→ **Brief**
Please pull out every line of the data below that contains the word "True", copying each one in full. Case counts.

→ **Available records**

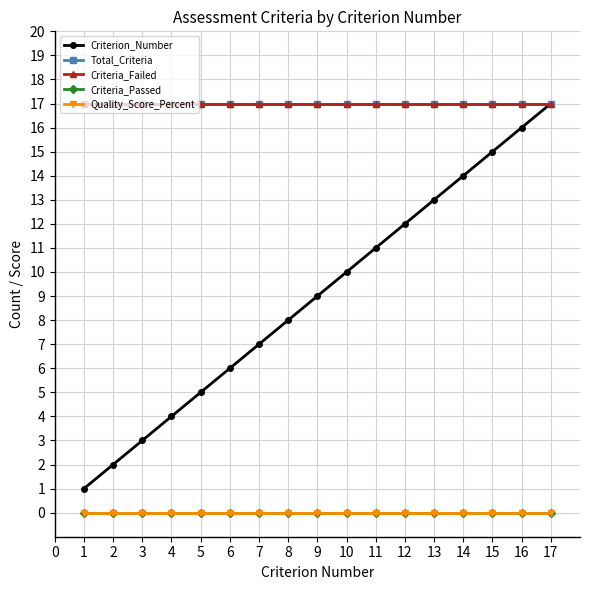

Is this an area chart (filled region under the line)?

No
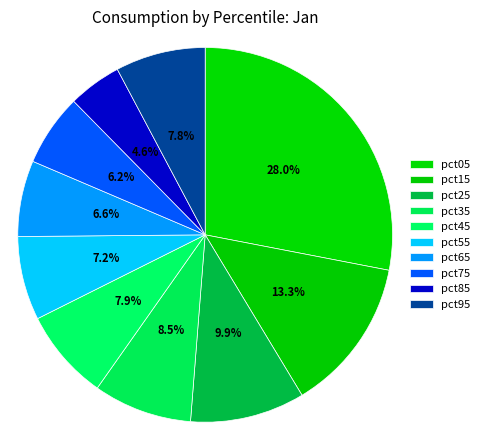

Rank the categories by value from highest to lowest.

pct05, pct15, pct25, pct35, pct45, pct95, pct55, pct65, pct75, pct85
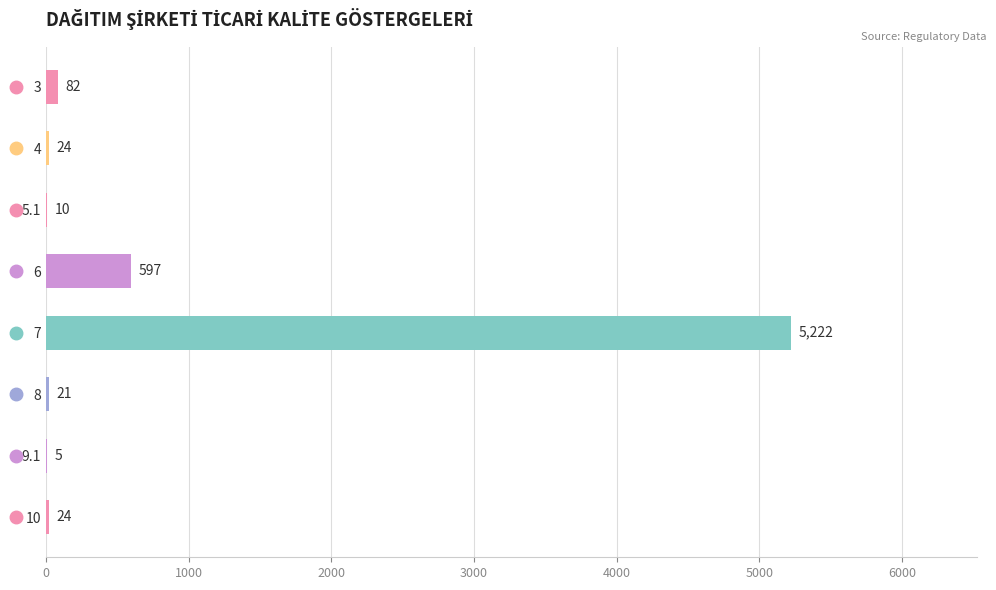

The chart shows a value of 21 at 8. True or false?

True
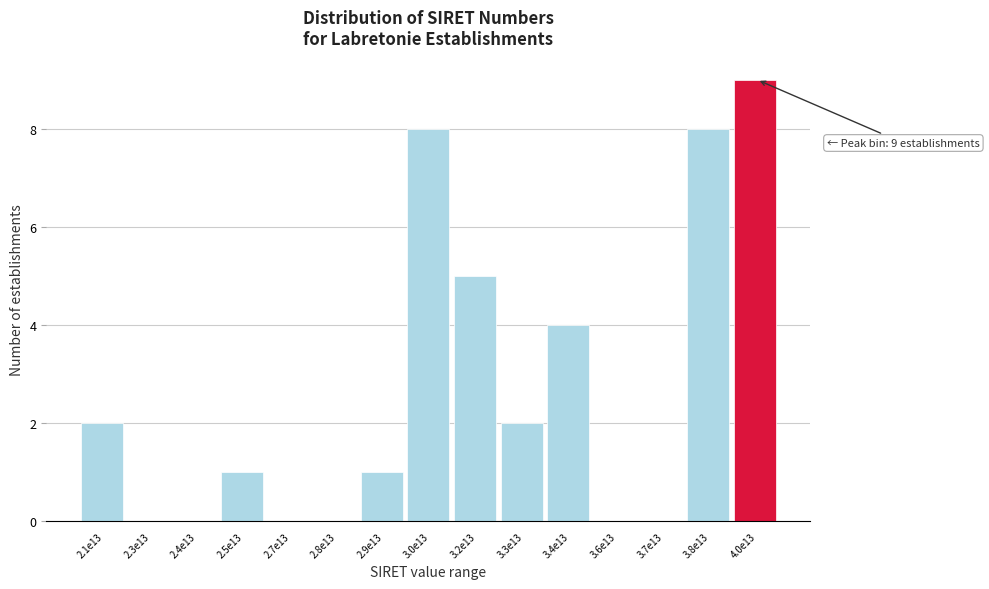

Reading right to left, extract all data points from this chart.

4.0e13=9	3.8e13=8	3.7e13=0	3.6e13=0	3.4e13=4	3.3e13=2	3.2e13=5	3.0e13=8	2.9e13=1	2.8e13=0	2.7e13=0	2.5e13=1	2.4e13=0	2.3e13=0	2.1e13=2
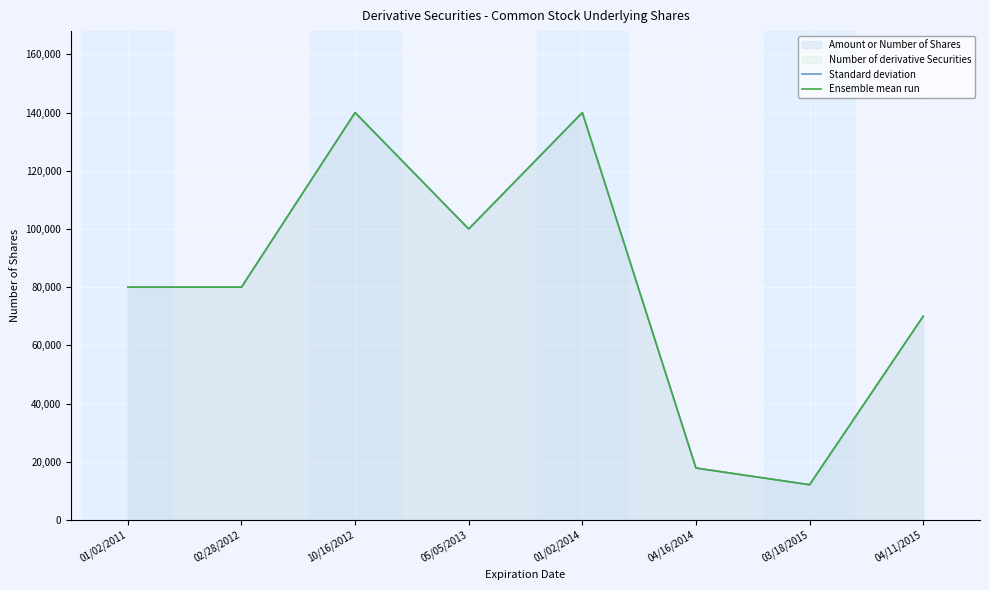

At which label does Standard deviation reach its minimum?

03/18/2015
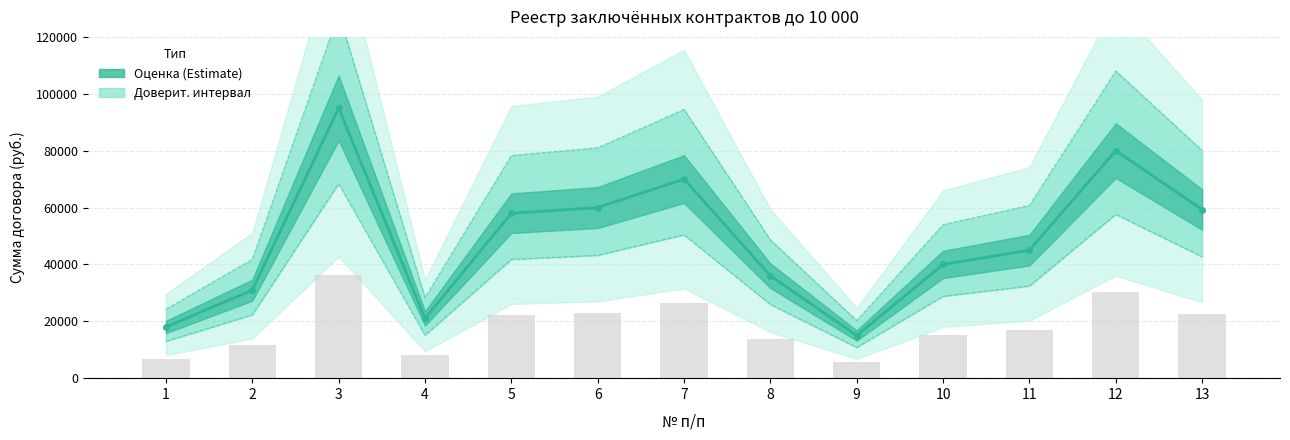

What is the difference between the maximum and minimum values?

80000.0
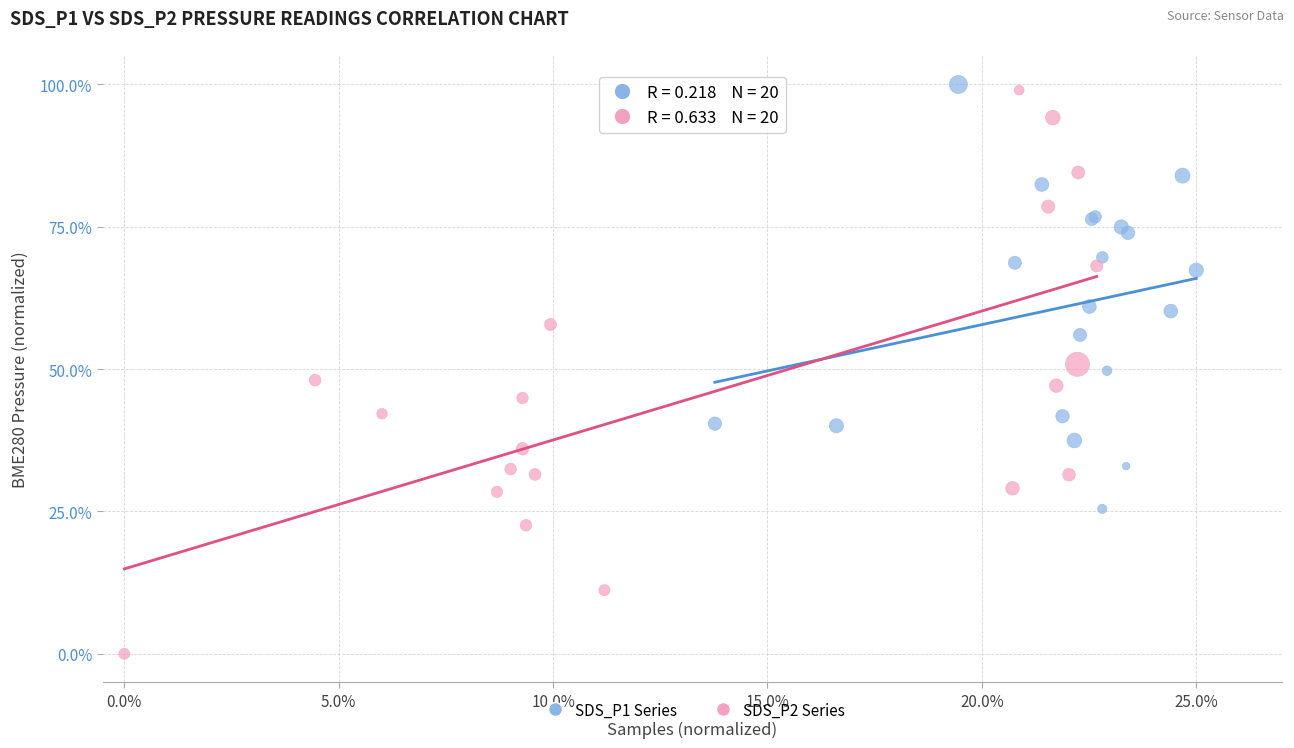

Which series has the largest Y range (max minus min)?

SDS_P2 Series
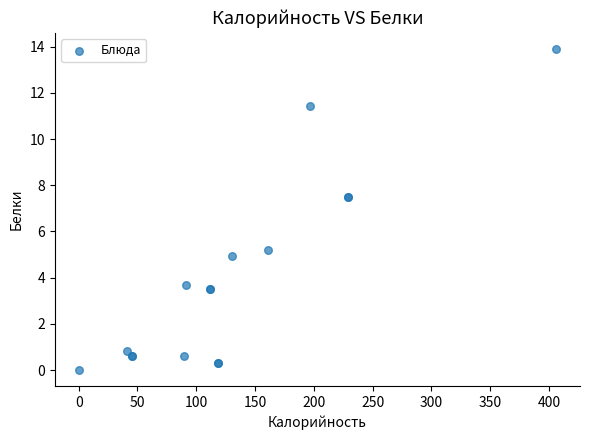

What Y value in the scatter plot is closest to 6?

5.2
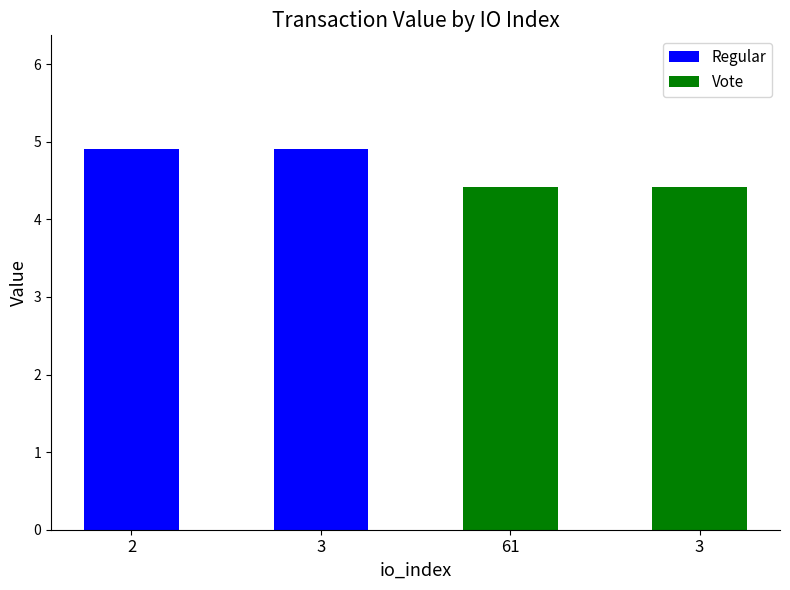

What is the smallest value displayed?

4.4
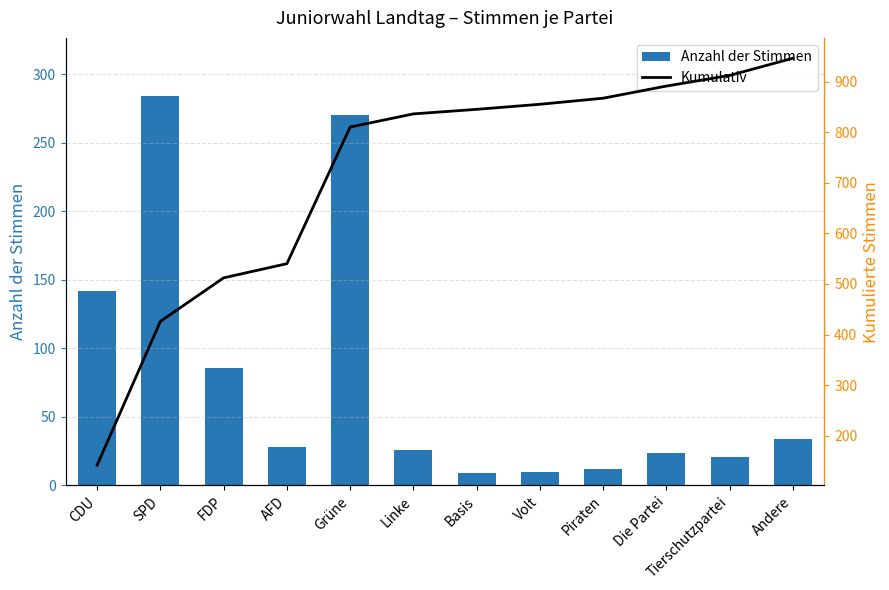

What is the total value across all series at Linke?

862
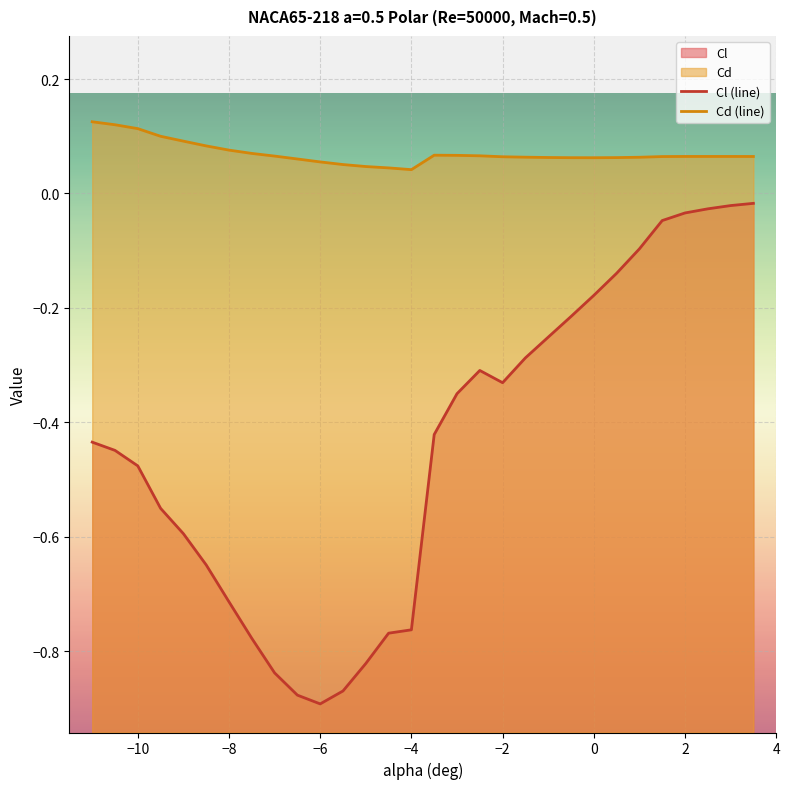

How many series are shown in this chart?

2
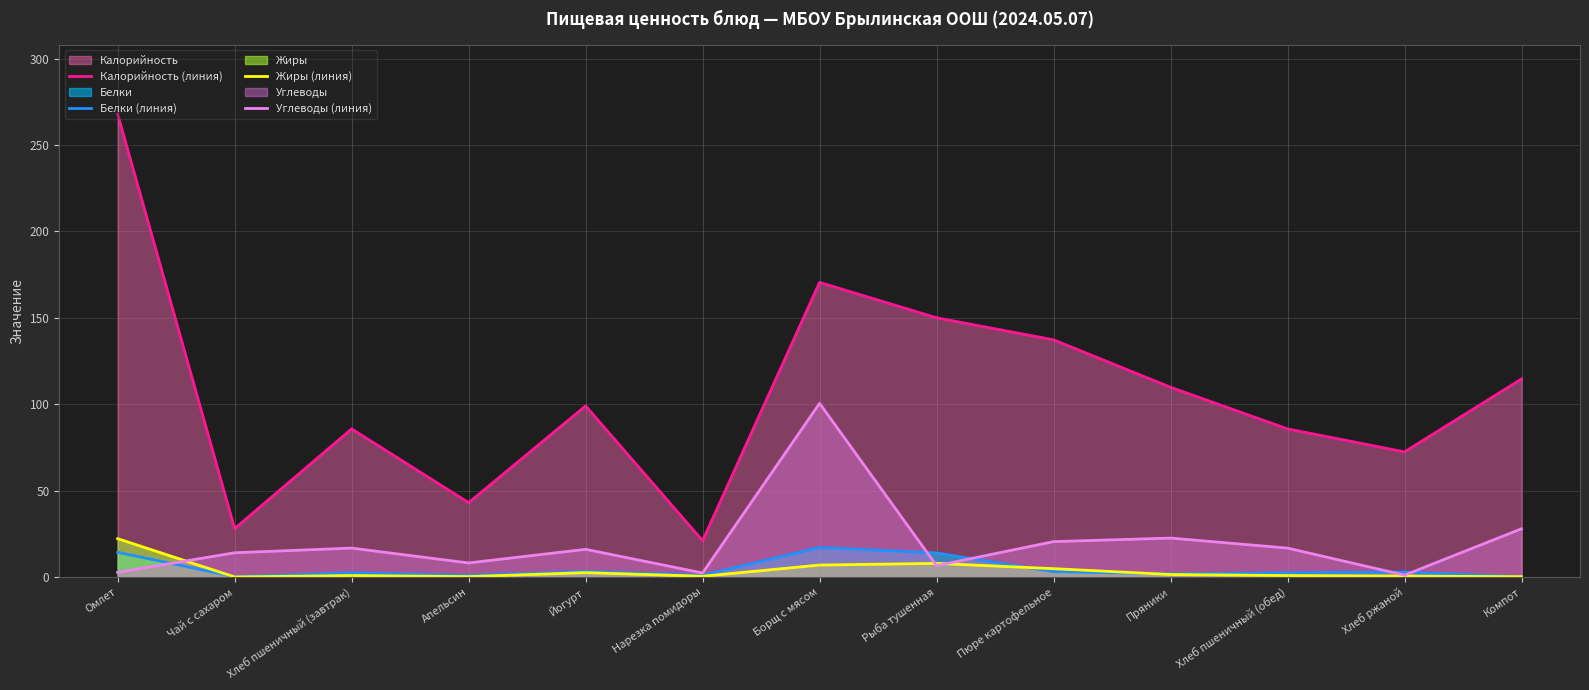

At which label is Калорийность (линия) closest to 144?

Рыба тушенная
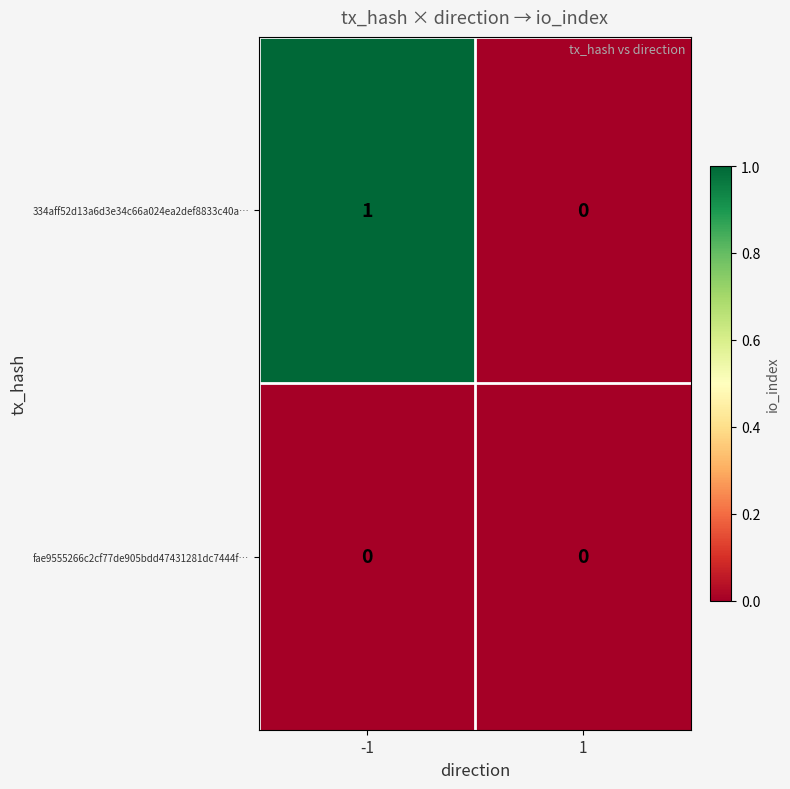

List the series in order of their overall mean, lowest first.

fae9555266c2cf77de905bdd47431281dc7444f…, 334aff52d13a6d3e34c66a024ea2def8833c40a…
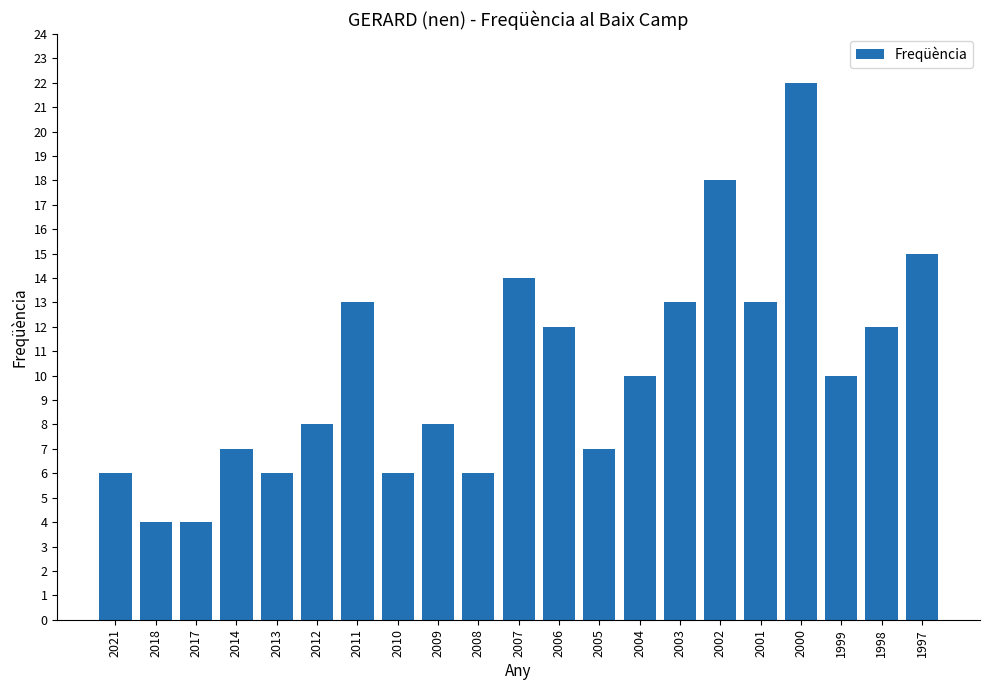

Reading left to right, transcribe all the data shown in this chart.

2021=6	2018=4	2017=4	2014=7	2013=6	2012=8	2011=13	2010=6	2009=8	2008=6	2007=14	2006=12	2005=7	2004=10	2003=13	2002=18	2001=13	2000=22	1999=10	1998=12	1997=15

→ **Solution**
The chart shows a value of 21 at 8. True or false?
True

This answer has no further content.